Спорить было бесполезно. А новый спутник, который не был знаком с причудами моего приятеля, снисходительно заметил:

– Ну, старик, ты – деловой! Молодец, четко врубаешься.

Чертыхаясь в душе, я завел мотоцикл.

– Гостя в колясочку, в колясочку – засуетился дед Пичка, уступая свое законное место. Незнакомец не заставил себя упрашивать. Чирка он положил на колени, прикрылся чехлом. По дороге, стараясь перекричать треск мотора, старик намечал план действий:

– Он пускай с того краю сядет! Думаю, сегодня вся птица туда попрет! А у него пятизарядка! Хоть он-то в удовольствие постреляет! А мы прям возле дороги приткнемся. Чтоб ему не мешать…

– Где же ты раньше был, дядя! – с веселым возмущением похлопывал старика по спине наш попутчик. – Шуруй в том же духе!..

Наконец, приехали. Незнакомец поспешил занять отведенное ему место, дед Пичка, вопреки обычаю, не пошел в свой излюбленный скрадок, а остался рядом со мной. Пригорюнился…

Мы просидели допоздна, но, как я и предполагал, птицы не было. Только поздно вечером сел неподалеку чирок и тихонько, точно камышинку пилил, закрякал: «Тря-тря-тря…» Точно звал кого-то.

Мы не стреляли. Чирок покрякал немного и улетел, мелькнув на фоне узкой зари черной точкой. Когда послышались недовольные шаги нашего спутника, дед Пичка вдруг застонал.

– Что такое? – спросил я.

– Желудок… – ответил старик. – Ой-ой-ой!

Я опешил.

– Да ты что, Павлантий Макарыч?

– Ой, плохо! Ой, болит! – Дед Пичка схватился за живот и запричитал еще громче.

Подошел новый знакомый.

– Чего это он? – спросил сердито.

– С желудком что-то, – ответил я.

– Понос прохватил, – презрительно заметил попутчик.

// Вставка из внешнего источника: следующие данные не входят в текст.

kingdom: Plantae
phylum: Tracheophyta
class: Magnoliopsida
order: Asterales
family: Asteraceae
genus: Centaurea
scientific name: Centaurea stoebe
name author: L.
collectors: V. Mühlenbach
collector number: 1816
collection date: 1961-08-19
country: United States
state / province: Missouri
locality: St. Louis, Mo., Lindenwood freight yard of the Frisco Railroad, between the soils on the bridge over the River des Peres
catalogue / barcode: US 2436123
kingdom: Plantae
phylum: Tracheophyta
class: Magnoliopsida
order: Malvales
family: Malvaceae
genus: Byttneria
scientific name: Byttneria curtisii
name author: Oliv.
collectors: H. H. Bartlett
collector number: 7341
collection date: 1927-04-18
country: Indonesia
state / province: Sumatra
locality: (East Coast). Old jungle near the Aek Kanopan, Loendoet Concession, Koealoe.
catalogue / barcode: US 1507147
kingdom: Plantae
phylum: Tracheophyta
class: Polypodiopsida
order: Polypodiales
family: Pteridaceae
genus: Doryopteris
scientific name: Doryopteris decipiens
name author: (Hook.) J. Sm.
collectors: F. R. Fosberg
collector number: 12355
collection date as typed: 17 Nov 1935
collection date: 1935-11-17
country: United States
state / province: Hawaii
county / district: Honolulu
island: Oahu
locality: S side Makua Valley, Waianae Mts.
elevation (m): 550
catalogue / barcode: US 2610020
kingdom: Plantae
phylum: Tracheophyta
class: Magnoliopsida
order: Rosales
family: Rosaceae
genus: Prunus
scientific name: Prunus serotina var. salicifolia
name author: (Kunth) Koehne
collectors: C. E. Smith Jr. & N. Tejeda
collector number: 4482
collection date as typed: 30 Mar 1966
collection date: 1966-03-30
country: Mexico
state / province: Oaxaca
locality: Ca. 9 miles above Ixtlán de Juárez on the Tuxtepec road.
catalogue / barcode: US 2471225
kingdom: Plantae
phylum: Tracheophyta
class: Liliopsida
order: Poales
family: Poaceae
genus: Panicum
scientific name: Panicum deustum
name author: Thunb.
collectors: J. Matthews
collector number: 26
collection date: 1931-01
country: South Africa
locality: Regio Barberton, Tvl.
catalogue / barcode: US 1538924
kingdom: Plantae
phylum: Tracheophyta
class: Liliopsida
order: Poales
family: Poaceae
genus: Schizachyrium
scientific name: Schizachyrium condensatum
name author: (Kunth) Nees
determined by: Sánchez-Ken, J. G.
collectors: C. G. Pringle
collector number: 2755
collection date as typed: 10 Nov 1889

– Сбегай, старик, за камыш да… поживее – домой пора!

– А вот и не понос! – ответствовал дед Пичка. – А проклятый этот аппендицит! Вези, милый, в больницу, да побыстрее! А то и помру среди поля. Ведь третий раз уже приступает!

Я наскоро попрощался с новым знакомым – теперь наши пути расходились, усадил старика в коляску и рванул. Дед стонал. Стоны становились все глуше и глуше, и я, обеспокоенный, тронул его рукой:

– Потерпи, Павлантий Макарыч, скоро доставлю куда следует.

– А что мне делать – терплю! – бодро ответил старик.

Подъехали к перекрестку. Я уже включил было поворот, но тут больной встрепенулся:

– Это куда же ты направился?

– В больницу.

– А для чего?

– Так аппендицит же!

– И-и, милый, – проникновенным голосом молвил дед Пичка. Кончилась моя болезнь. Мне ее еще перед войной вынули…

Я опешил.

– Так что же ты?! Подло все-таки: человека на полдороги бросили!

– Ничего! Пускай пешочком прогуляется да об себе подумает. И не гони ты, как оглашенный, по кочкам – все нутро вытрясешь!

Последний гусь

Всю осень я с дедом Пичкой промышлял на разливах чирков, гонял бекасишек. Именно гонял, потому что после моих выстрелов они перелетали на другое место без видимого для себя ущерба. Дед по бекасишкам не баловался. Только иногда, глядя, как я опустошаю патронташ, говорил: «Гляди, как надо» и демонстрировал работу хорошо отлаженного, молниеносно действующего механизма…

Осень догорала. Колхозы заканчивали влагонакопительные поливы и поэтому разливы воды на полях доживали последние дни. Все реже появлялись над ними чирки, исчез бекас. В последнее воскресенье перед закрытием сезона мы отправились на охоту еще с утра.

Сыпал мелкий дождь пополам со снежной крупой, крутил ветер. Крупа стучала по камышинкам, шуршала в пожухлой траве. Тоскливой и стылой была земля в этот хмурый осенний день. Казалось, все живое исчезло с ее лица, и остались только мы, люди…

А вечером я увидел его. Он тянул низко над землей, борясь со встречным ветром.